CARATTERISTICHE DEL PRODOTTO
L’olio extravergine di oliva “Vulture” DOP è ottenuto dalla frangitura delle seguenti varietà di olivo presenti negli oliveti: per almeno il 70% cultivar “Ogliarola” – ecotipo “Ogliarola del Vulture” possono concorrere altresì le seguenti varietà: “Coratina”, “Cima di Melfi”, “Palmarola””Provenzale”, “Leccino”, “Frantoio”, “Cannellino”, e “Rotondella, presenti negli oliveti in misura non superiore al 30%, da sole o congiuntamente.
Caratteristiche chimico-fisiche:
acidità espressa in acido oleico ≤ 0,5%
indice di perossidi (mEq di 0,27 Kg): ≤11
delta K: ≤ 0,01
polifenoli totali ≥ 80

Valutazioni organolettiche:
colore: giallo ambrato con riflessi verdi
odore: fruttato medio con odore di pomodoro
sapore: fruttato medio di oliva matura dal gusto dolce andorlato, leggermente amaro con una lieve nota di piccante;
mediana del fruttato: >0
mediana del difetto = 0

COME SI PRODUCE
La zona di trasformazione delle olive e di imbottigliamento dell’olio comprende il territorio su citato.
Per la molitura delle olive e l’estrazione dell’olio sono ammessi solo processi meccanici e fisici; è vietato ricorrere a prodotti ad azione chimica, biochimica e meccanica, quali l’uso del talco, non è consentita la doppia centrifugazione della pasta di olive senza interruzione, denominato metodo del ripasso.

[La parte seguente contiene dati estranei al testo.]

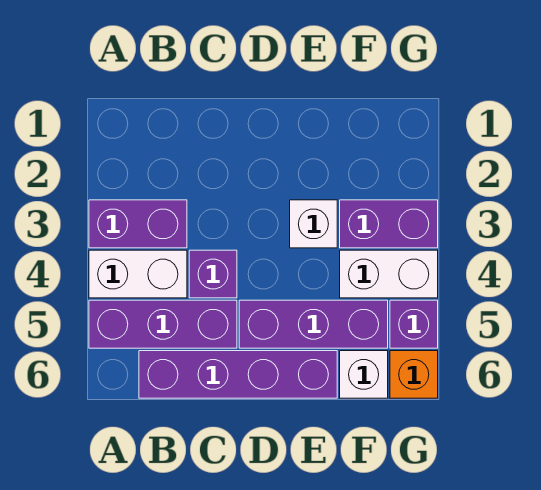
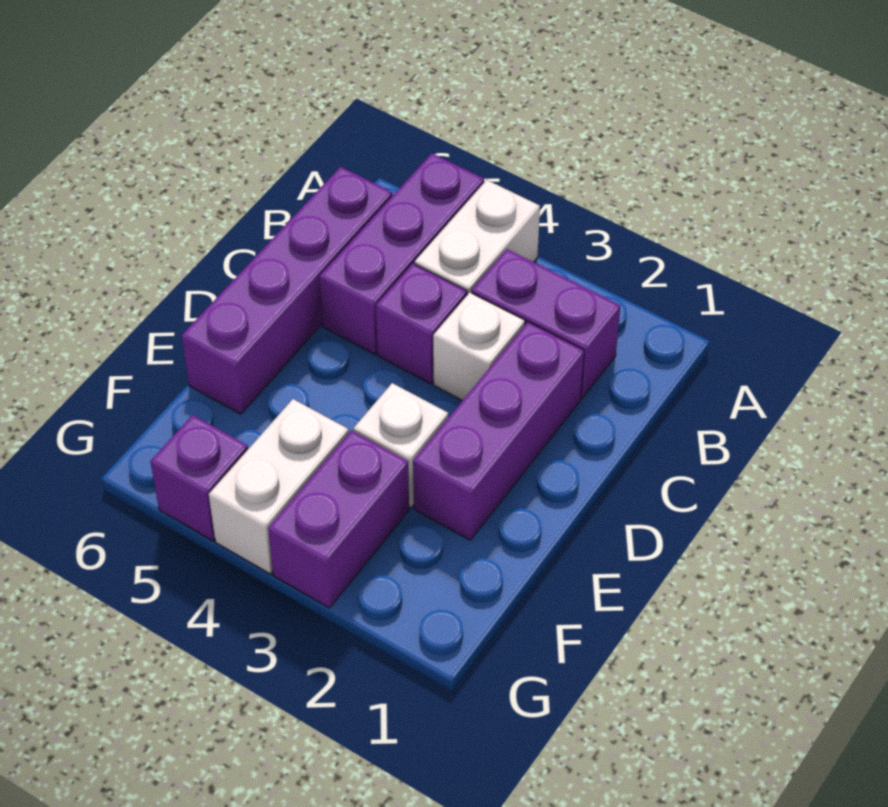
purple 1x2 brick [89,200,187,248] -> purple 1x2 brick turned to [472,249,620,398]
purple 1x3 brick [239,300,388,348] -> purple 1x3 brick moved to [413,322,584,540]
white 1x1 brick [340,351,388,398] -> white 1x1 brick moved to [433,293,525,401]
orange 1x1 brick [390,351,438,398] -> none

La gramolatura dovrà essere effettuata alla temperatura massima di 350° C per una durata di 40 minuti al massimo. Tutte le gramolatici devono essere dotate di adeguato termometro per la rilevazione della temperatura della pasta di olive.
L’olio deve essere conservato nella zona di produzione, in locali poco illuminati, in serbatoi di acciaio inox o posture interrate rivestite in acciaio inox, piastrelle in gres porcellanato, vetro o vernice epossidica.
La temperatura di conservazione non deve superare i 18°C e non deve scendere al di sotto dei 10°C.
La commercializzazione deve avvenire in contenitori di vetro o di banda stagnata di capacità non superiore a cinque litri. Inoltre il prodotto può essere confezionato in bustine monodose.
L’imbottigliamento deve avvenire nella zona di produzione per garantire il controllo, la rintracciabilità e per mantenere inalterate le qualità del prodotto.